▸ **Problem to solve**: How many lines of the records below contain the string "location", counting only matches with the same capitalization? Reply with the number alone.

▸ **The data**:
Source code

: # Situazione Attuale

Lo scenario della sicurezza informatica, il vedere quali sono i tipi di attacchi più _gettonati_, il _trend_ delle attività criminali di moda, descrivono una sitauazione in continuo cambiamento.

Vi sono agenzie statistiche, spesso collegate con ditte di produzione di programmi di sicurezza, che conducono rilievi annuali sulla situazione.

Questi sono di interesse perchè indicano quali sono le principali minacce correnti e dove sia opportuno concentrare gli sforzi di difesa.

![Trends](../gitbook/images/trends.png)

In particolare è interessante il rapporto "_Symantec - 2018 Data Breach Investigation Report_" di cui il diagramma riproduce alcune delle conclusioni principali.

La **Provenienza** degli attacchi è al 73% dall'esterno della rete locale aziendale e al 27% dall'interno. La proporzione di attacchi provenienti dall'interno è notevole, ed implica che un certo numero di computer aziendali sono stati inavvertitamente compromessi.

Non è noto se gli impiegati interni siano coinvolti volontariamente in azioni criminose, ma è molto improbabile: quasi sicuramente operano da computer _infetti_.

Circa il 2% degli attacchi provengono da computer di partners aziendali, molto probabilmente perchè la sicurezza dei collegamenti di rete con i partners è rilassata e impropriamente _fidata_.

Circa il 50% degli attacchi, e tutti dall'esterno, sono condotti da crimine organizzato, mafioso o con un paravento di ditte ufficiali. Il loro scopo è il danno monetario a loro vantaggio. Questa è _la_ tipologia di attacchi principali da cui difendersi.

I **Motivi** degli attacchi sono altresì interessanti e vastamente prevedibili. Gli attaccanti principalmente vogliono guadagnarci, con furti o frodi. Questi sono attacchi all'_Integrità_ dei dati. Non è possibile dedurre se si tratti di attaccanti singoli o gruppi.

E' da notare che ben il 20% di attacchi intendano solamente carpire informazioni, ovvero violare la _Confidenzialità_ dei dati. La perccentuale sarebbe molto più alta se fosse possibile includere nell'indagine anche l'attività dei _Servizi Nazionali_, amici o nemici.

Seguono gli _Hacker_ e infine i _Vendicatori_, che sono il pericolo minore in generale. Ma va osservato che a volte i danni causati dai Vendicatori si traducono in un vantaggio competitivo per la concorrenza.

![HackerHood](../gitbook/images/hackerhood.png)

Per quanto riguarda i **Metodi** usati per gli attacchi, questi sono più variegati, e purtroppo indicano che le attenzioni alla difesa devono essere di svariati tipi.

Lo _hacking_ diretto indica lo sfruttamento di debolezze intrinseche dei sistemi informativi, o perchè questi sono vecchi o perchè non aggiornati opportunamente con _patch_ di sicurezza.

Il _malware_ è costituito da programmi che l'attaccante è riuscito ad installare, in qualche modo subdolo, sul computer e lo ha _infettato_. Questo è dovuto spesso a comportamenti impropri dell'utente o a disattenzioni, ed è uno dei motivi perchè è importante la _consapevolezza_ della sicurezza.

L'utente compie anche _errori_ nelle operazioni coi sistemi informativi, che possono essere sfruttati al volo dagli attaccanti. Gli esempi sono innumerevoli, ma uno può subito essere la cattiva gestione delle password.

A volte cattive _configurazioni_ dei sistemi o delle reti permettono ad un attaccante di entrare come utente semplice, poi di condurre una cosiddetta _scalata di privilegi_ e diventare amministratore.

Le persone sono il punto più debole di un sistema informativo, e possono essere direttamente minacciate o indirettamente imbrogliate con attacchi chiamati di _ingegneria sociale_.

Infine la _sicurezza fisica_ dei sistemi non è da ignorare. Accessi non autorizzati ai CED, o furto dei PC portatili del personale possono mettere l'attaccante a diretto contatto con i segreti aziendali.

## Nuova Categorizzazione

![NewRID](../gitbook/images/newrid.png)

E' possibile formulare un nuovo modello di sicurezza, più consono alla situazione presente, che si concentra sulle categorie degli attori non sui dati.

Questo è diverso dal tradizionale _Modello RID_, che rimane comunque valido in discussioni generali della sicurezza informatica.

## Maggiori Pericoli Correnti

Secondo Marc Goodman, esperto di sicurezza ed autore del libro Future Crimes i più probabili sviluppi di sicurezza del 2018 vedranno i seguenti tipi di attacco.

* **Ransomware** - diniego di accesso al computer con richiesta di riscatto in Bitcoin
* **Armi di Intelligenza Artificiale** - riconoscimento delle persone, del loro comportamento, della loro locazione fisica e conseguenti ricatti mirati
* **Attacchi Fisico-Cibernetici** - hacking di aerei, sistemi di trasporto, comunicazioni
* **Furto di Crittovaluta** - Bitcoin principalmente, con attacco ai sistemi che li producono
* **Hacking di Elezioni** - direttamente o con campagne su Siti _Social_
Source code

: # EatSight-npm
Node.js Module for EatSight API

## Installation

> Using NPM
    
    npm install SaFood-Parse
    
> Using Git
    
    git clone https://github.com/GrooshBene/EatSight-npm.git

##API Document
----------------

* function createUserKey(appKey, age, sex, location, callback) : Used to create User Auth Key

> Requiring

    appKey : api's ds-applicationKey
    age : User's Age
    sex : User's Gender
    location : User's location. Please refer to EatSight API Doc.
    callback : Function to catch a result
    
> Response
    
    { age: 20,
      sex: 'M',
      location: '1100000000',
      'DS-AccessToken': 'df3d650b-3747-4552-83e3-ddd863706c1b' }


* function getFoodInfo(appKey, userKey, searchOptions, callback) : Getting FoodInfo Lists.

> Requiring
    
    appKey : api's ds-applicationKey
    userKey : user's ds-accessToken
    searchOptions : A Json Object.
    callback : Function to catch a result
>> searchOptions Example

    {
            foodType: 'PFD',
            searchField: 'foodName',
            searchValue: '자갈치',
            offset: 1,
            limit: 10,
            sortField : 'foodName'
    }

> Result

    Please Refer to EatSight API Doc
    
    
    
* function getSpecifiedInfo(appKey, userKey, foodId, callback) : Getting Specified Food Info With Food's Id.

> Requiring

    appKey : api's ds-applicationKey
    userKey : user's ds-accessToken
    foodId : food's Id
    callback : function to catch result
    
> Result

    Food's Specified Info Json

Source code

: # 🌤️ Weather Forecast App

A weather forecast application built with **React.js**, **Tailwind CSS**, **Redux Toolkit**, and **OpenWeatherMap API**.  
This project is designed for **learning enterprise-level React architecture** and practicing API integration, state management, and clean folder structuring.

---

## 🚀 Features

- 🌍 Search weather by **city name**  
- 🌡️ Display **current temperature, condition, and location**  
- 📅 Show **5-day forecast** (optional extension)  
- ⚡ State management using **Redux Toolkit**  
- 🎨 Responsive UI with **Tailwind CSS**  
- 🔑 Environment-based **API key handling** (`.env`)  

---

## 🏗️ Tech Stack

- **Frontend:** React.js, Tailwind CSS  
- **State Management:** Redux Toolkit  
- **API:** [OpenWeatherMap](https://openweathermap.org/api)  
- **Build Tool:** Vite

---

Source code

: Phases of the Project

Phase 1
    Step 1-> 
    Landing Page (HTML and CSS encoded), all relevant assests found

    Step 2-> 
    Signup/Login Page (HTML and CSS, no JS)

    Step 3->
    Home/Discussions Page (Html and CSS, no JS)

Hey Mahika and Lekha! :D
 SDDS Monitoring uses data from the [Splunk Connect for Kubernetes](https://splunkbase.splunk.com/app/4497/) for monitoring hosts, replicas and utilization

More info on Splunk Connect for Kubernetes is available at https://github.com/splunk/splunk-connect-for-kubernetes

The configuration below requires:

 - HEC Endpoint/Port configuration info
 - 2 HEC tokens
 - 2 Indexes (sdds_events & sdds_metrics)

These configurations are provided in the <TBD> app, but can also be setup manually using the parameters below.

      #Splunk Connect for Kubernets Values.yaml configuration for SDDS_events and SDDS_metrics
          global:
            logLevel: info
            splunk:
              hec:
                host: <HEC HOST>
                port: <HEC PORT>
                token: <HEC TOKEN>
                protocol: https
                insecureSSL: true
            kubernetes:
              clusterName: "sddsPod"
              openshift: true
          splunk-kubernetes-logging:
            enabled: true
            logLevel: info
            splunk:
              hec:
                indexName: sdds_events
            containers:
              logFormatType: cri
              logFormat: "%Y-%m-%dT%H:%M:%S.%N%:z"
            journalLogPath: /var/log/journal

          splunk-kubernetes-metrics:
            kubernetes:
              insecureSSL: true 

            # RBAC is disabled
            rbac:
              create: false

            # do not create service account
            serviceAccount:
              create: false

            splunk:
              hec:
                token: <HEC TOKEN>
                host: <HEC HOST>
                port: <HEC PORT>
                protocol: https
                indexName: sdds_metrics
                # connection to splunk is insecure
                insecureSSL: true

▸ **Answer**: 4